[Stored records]
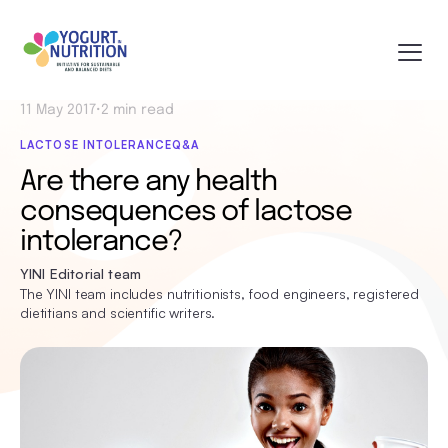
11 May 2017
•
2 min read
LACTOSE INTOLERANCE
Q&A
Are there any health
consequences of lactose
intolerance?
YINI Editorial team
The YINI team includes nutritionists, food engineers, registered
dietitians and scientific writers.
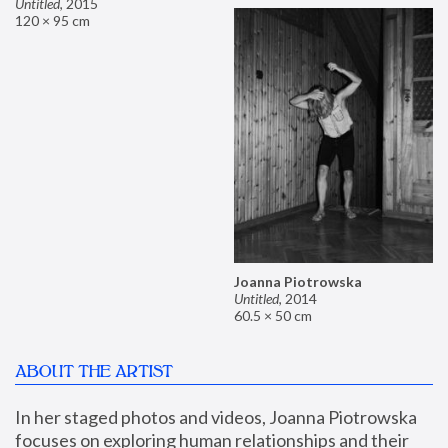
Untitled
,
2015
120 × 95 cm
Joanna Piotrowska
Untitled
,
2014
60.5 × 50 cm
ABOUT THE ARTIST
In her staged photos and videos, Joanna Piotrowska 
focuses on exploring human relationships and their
==
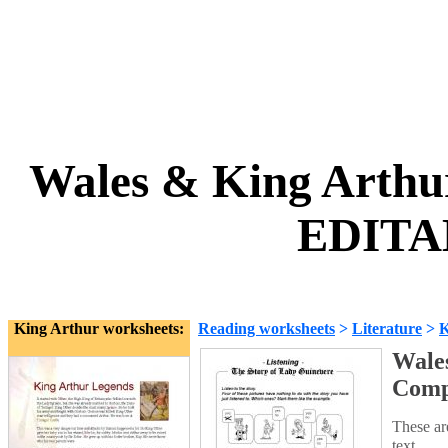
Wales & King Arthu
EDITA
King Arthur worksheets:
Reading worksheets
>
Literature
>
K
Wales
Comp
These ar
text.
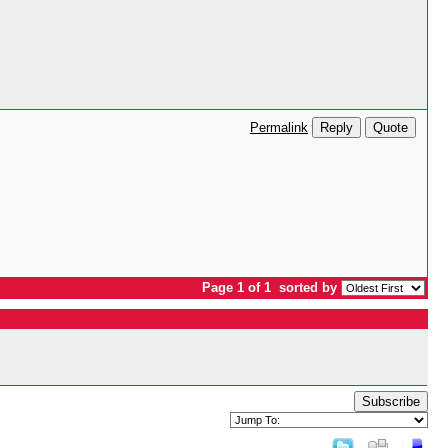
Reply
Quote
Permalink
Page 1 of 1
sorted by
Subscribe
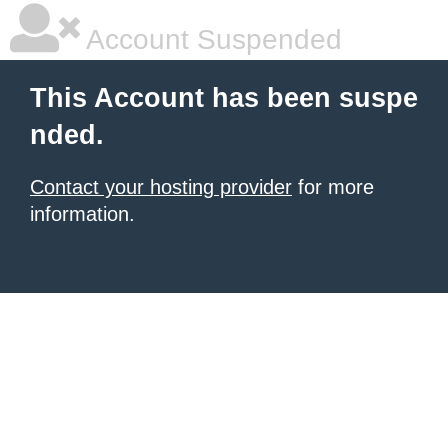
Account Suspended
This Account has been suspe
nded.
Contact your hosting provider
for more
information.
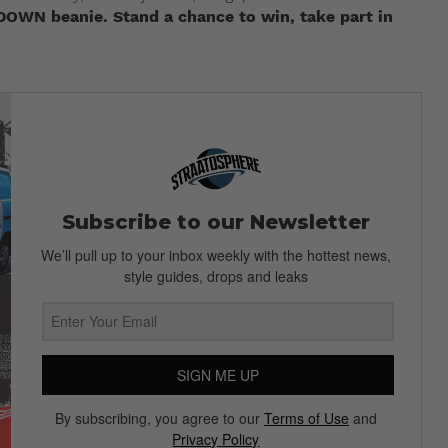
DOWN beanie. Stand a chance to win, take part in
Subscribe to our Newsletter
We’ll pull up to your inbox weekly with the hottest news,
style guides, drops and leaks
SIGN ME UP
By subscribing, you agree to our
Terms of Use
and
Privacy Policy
---
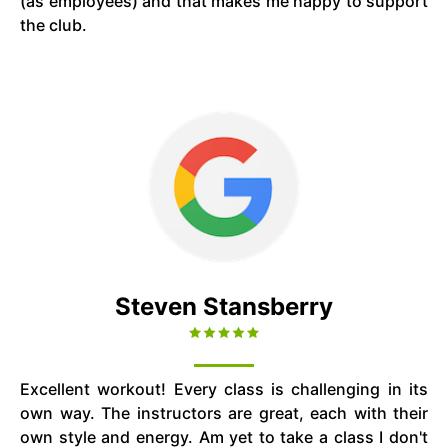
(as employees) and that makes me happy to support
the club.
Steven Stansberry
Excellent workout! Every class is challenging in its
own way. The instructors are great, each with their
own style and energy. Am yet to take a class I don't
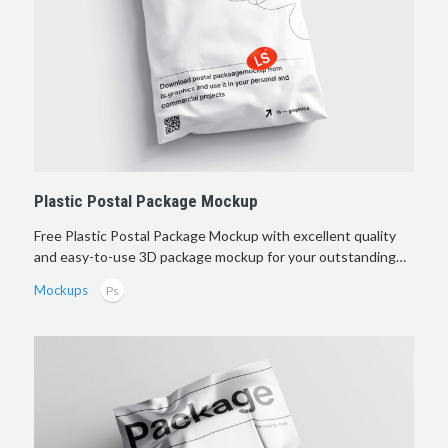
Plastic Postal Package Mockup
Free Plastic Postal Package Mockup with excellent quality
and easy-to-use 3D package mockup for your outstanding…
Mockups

• **Your assignment**: Your copy should hold only the lines above from the one containing "consequences of lactose" through the one containing "focuses on exploring", exactly as written and free of pictures.

• **Solution to the exercise**:
consequences of lactose
intolerance?
YINI Editorial team
The YINI team includes nutritionists, food engineers, registered
dietitians and scientific writers.
Untitled
,
2015
120 × 95 cm
Joanna Piotrowska
Untitled
,
2014
60.5 × 50 cm
ABOUT THE ARTIST
In her staged photos and videos, Joanna Piotrowska 
focuses on exploring human relationships and their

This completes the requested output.